According to a report released this week by market researcher Dataquest, the multimedia desktop market grew from 10.3 million units in 1994 to more than 20.8 million units in 1995, fueled largely by growth in the Pacific Rim and Europe.
Asian markets grew by 391%, a rate that could help integrate multimedia at a much higher rate in the Asian PC markets than in the US, where the growth was a much more modest 35% or even Europe, a region that enjoyed a healthy 144% growth.

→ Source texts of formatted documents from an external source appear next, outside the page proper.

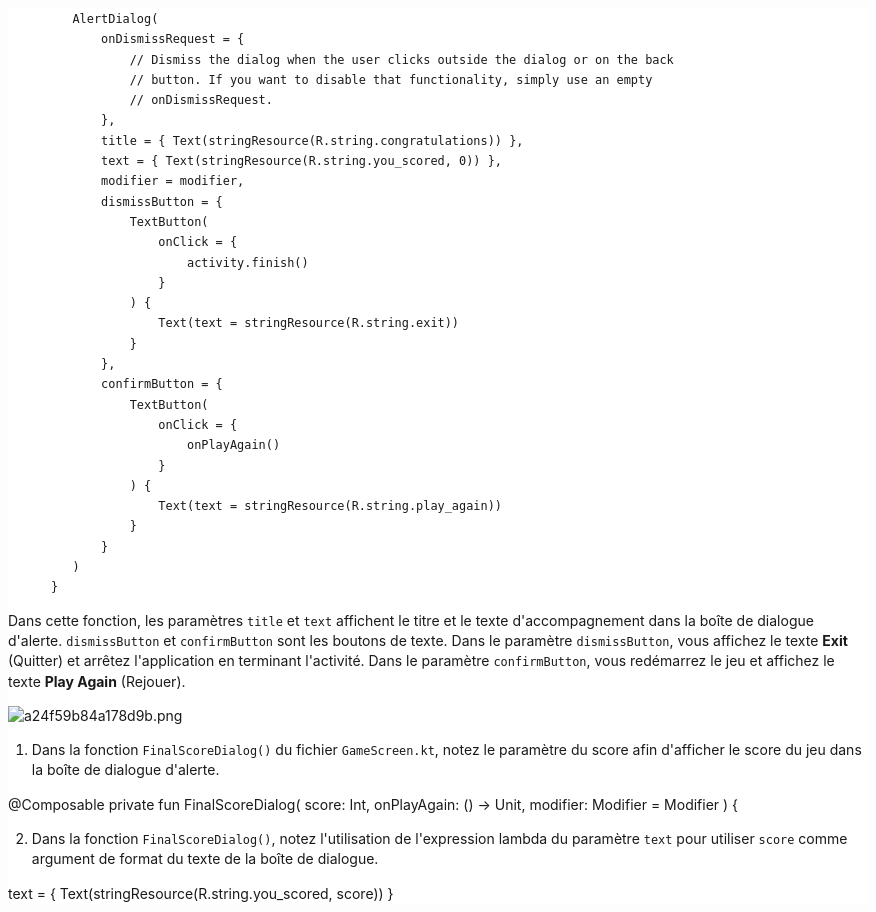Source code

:              AlertDialog(
                 onDismissRequest = {
                     // Dismiss the dialog when the user clicks outside the dialog or on the back
                     // button. If you want to disable that functionality, simply use an empty
                     // onDismissRequest.
                 },
                 title = { Text(stringResource(R.string.congratulations)) },
                 text = { Text(stringResource(R.string.you_scored, 0)) },
                 modifier = modifier,
                 dismissButton = {
                     TextButton(
                         onClick = {
                             activity.finish()
                         }
                     ) {
                         Text(text = stringResource(R.string.exit))
                     }
                 },
                 confirmButton = {
                     TextButton(
                         onClick = {
                             onPlayAgain()
                         }
                     ) {
                         Text(text = stringResource(R.string.play_again))
                     }
                 }
             )
          }
      

Dans cette fonction, les paramètres `title` et `text` affichent le titre et le texte d'accompagnement dans la boîte de dialogue d'alerte. `dismissButton` et `confirmButton` sont les boutons de texte. Dans le paramètre `dismissButton`, vous affichez le texte **Exit** (Quitter) et arrêtez l'application en terminant l'activité. Dans le paramètre `confirmButton`, vous redémarrez le jeu et affichez le texte **Play Again** (Rejouer).

![a24f59b84a178d9b.png](https://developer.android.com/static/codelabs/basic-android-kotlin-compose-viewmodel-and-state/img/a24f59b84a178d9b.png?hl=fr "Schéma de classe de la transmission du score à l'UI")

1.  Dans la fonction `FinalScoreDialog()` du fichier `GameScreen.kt`, notez le paramètre du score afin d'afficher le score du jeu dans la boîte de dialogue d'alerte.

@Composable
          private fun FinalScoreDialog(
             score: Int,
             onPlayAgain: () -> Unit,
             modifier: Modifier = Modifier
          ) {
      

2.  Dans la fonction `FinalScoreDialog()`, notez l'utilisation de l'expression lambda du paramètre `text` pour utiliser `score` comme argument de format du texte de la boîte de dialogue.

text = { Text(stringResource(R.string.you_scored, score)) }
      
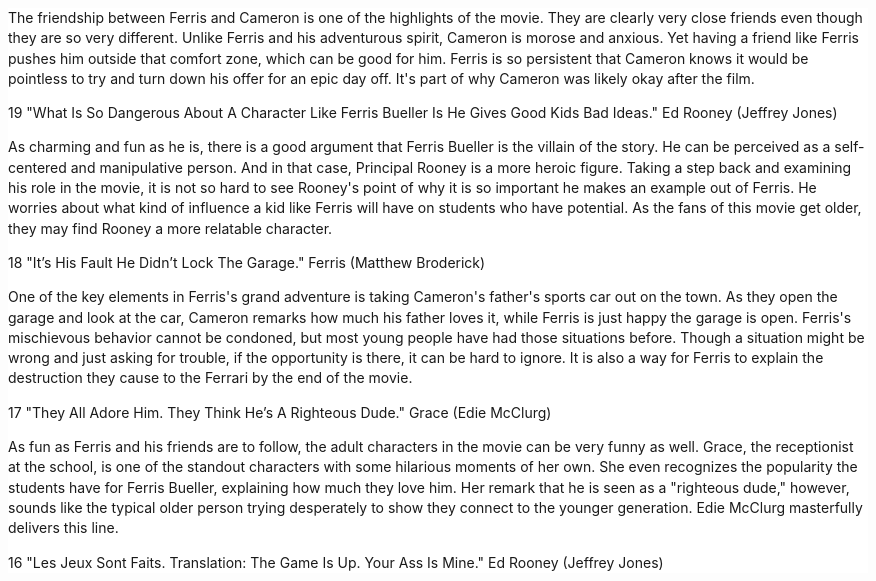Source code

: 
 







The friendship between Ferris and Cameron is one of the highlights of the movie. They are clearly very close friends even though they are so very different. Unlike Ferris and his adventurous spirit, Cameron is morose and anxious. Yet having a friend like Ferris pushes him outside that comfort zone, which can be good for him. Ferris is so persistent that Cameron knows it would be pointless to try and turn down his offer for an epic day off. It&#39;s part of why Cameron was likely okay after the film.





 19  &#34;What Is So Dangerous About A Character Like Ferris Bueller Is He Gives Good Kids Bad Ideas.&#34; 
Ed Rooney (Jeffrey Jones)
        

As charming and fun as he is, there is a good argument that Ferris Bueller is the villain of the story. He can be perceived as a self-centered and manipulative person. And in that case, Principal Rooney is a more heroic figure. Taking a step back and examining his role in the movie, it is not so hard to see Rooney&#39;s point of why it is so important he makes an example out of Ferris. He worries about what kind of influence a kid like Ferris will have on students who have potential. As the fans of this movie get older, they may find Rooney a more relatable character.





 18  &#34;It’s His Fault He Didn’t Lock The Garage.&#34; 
Ferris (Matthew Broderick)
        

One of the key elements in Ferris&#39;s grand adventure is taking Cameron&#39;s father&#39;s sports car out on the town. As they open the garage and look at the car, Cameron remarks how much his father loves it, while Ferris is just happy the garage is open. Ferris&#39;s mischievous behavior cannot be condoned, but most young people have had those situations before. Though a situation might be wrong and just asking for trouble, if the opportunity is there, it can be hard to ignore. It is also a way for Ferris to explain the destruction they cause to the Ferrari by the end of the movie.





 17  &#34;They All Adore Him. They Think He’s A Righteous Dude.&#34; 
Grace (Edie McClurg)
        

As fun as Ferris and his friends are to follow, the adult characters in the movie can be very funny as well. Grace, the receptionist at the school, is one of the standout characters with some hilarious moments of her own. She even recognizes the popularity the students have for Ferris Bueller, explaining how much they love him. Her remark that he is seen as a &#34;righteous dude,&#34; however, sounds like the typical older person trying desperately to show they connect to the younger generation. Edie McClurg masterfully delivers this line.





 16  &#34;Les Jeux Sont Faits. Translation: The Game Is Up. Your Ass Is Mine.&#34; 
Ed Rooney (Jeffrey Jones)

Multimedia PCs have held at a 42% average of all PCs sold in the US for the past six quarters, but multimedia desktop PCs in the Asian markets are already at greater than 50% of PCs sold, according to Dataquest.
Dataquest defines a multimedia-capable PC as having a Motorola 68020, Intel 386, PowerPC or better processor running at a clock speed of at least 25 MHz; 5Mb of RAM; 80Mb or more of disk drive storage; a minimum of 8-bit sound; and the ability to support 8-bit monochrome or colour graphics. A complete multimedia system also includes a CD-ROM drive.
"The Asian markets really embraced the multimedia PC in 1995," says Bruce Ryon, director and principal analyst of Dataquest's multimedia worldwide programme.
Apple was the leading multimedia PC vendor in the world in 1995, outselling its closest competitor, Packard Bell by almost 1 million units worldwide.
Dataquest's report also says that because of the huge growth by non-US based vendors into their own regions, all US-based multimedia PC vendors lost worldwide market share, with Packard Bell and Apple showing the largest decline.